Le public attendait des paroles qui fussent à l’unisson de son bel enthousiasme. Mais ce sont des jurisconsultes, des hommes de bureau qui lui parlent, et au nom de quoi élèveraient-ils le ton ?… Nos homme d’Etat s’efforcent d’imiter le flegme et la tenue du parlementarisme à l’anglaise. Combien de temps cela durera-t-il ? Hier, à la Chambre (anniversaire de la nuit du 4 août), il y a eu réconciliation enthousiaste, communion de tous les partis. Mais, dans les coulisses, les partisans s’agitent, prononcent l’exclusive contre tels et tels. C’est ainsi que la reconstitution d’un grand ministère avec Delcassé, Léon Bourgeois, Briand, etc a échoué. Peut-être cela est-il meilleur : ces grands chefs se fussent dévorés entre eux…
Au ministère de la Marine, la nomination d’Augagneur produit le plus mauvais effet. « Est-ce une plaisanterie ? » a demandé à pleine voix à travers le téléphone un haut fonctionnaire de la rue Royale à qui on apprenait le nom du nouveau ministre…
Tout ce qui n’est pas mobilisé cherche à s’engager, à se rendre utile pour la durée de la guerre.

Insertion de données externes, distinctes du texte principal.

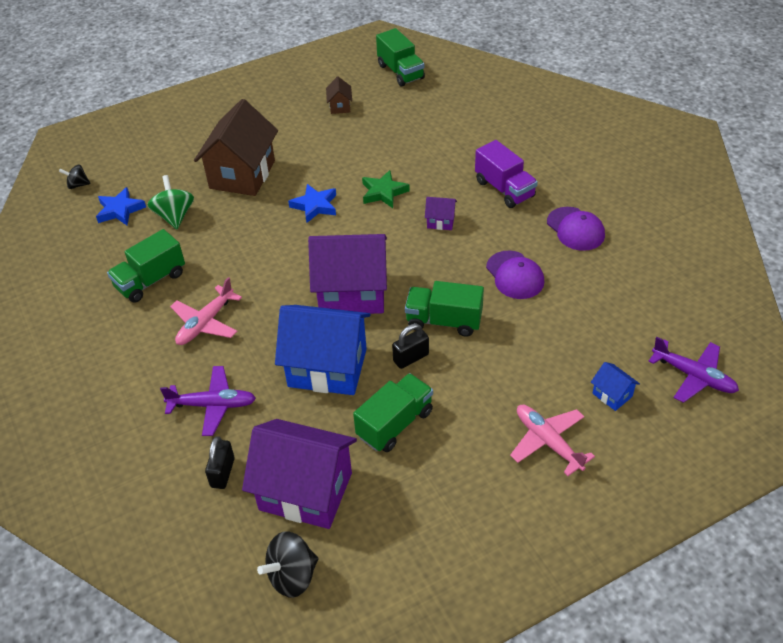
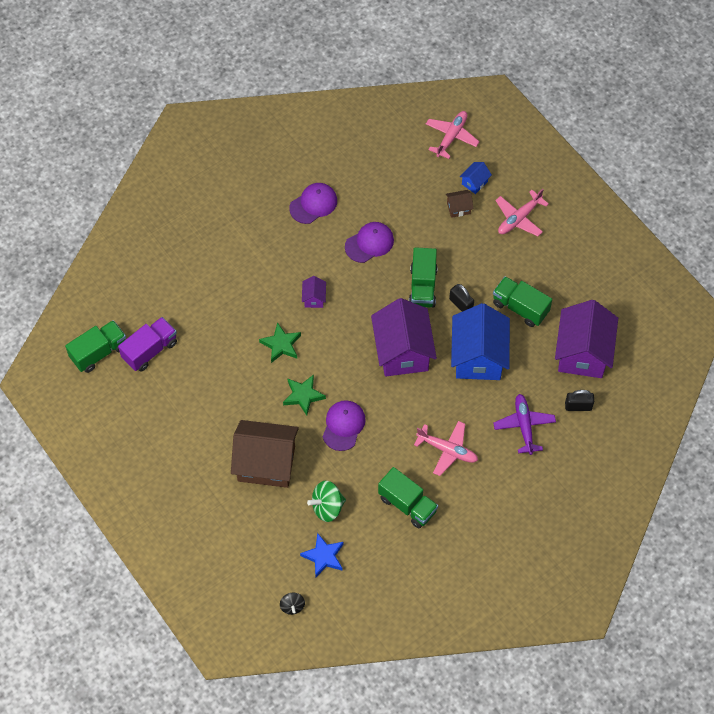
camera: 100 degrees left, 15 degrees up
(268, 235) = (343, 426): none -> purple cap
(292, 576) = (642, 350): black spinning top -> none
(315, 206) = (303, 395): blue star -> green star
(340, 106) = (158, 398): brown house -> brown house (458, 208)
(504, 189) = (269, 255): purple truck -> purple truck (150, 350)
(694, 376) = (451, 137): purple plane -> pink plane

Qui n’est pas soldat a le sentiment d’une diminution, d’une sorte de honte. Du reste, il n’y a rien à faire pour la moment. Aux plus impatients, on offre de renforcer la police de la banlieue. Il faut laisser la mobilisation se faire sans trouble. Elle s’annonce bien, et le déchet (insoumis, déserteurs) est inférieur à toutes les prévisions : 6 pour cent au lieu de 20 pour cent régulièrement prévus, annonce-t-on. Les hommes ne manquent pas.

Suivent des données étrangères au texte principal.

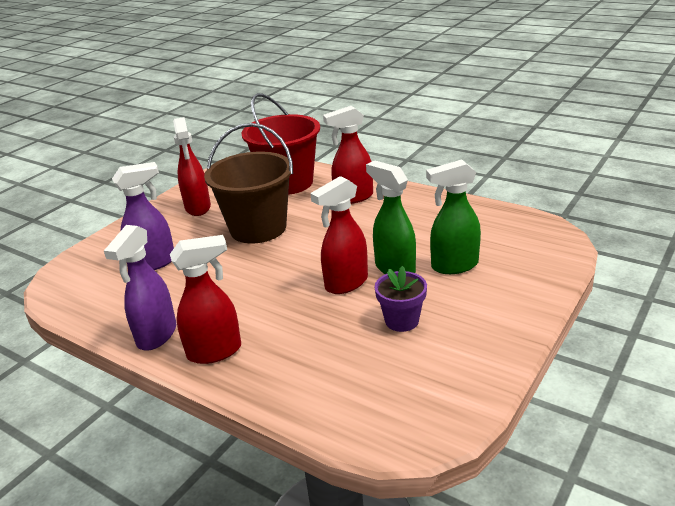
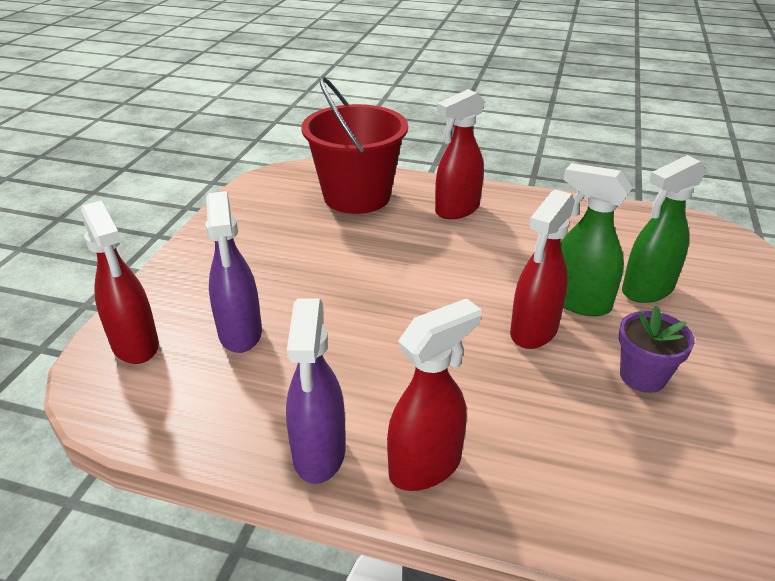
camera: 20 degrees left, 5 degrees up
(154, 263) = (240, 334): purple spray bottle -> purple spray bottle turned 120 degrees clockwise
(198, 208) = (253, 242): red spray bottle -> red spray bottle (135, 346)
(258, 228) = (360, 264): brown bucket -> none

J’ai rencontré X…, qui, malgré ses cheveux blancs et les années, a gardé l’élégance et la politesse d’un homme du monde qui a vu le second Empire. Ce vieux Parisien tient à rester à Paris quoi qu’il arrive. Son héroïsme à lui, ce sera de ne pas quitter sa ville. ■ JACQUES BAINVILLE
© JSF – Peut être repris à condition de citer la source.
Je trouve remarquable la Vision de Bainville, qui dés le départ sent que la guerre sera longue, et qu’elle sera difficile, et mesure bien notre degré d’impréparation, autant politique que militaire.
De fait, il s’en est fallu de peu que nous ne soyons balayés. Le succès de la Marne peut être attribué à la Vista du général Galliéni, où comme le disent certains à l’intervention de la très sainte vierge…N’oublions pas d’ailleurs le général Castelnau qui a empêché le débordement Allemand par l’est, sur la trouée de Charmes.
D’ailleurs après la bataille de Verdun où celui-ci joue un rôle décisif, il prépare la contre offensive de la Somme, qui aurait pu terminer la guerre dés 1916, si Foch et Joffre, n’avaient pas interrompu leur attaque au sud, pour des raison incompréhensibles… Cette fois ci, le général de Castelnau ne pouvait pas intervenir, alors qu’il avait minutieusement préparé cette possible contre offensive, car il avait éloigné du front, sans doute par méfiance. Les cathos, n’est-ce pas…N’épiloguons pas, mais on ne peut que saluer Bainville, une fois encore…
Merci de ces intéressantes réflexions.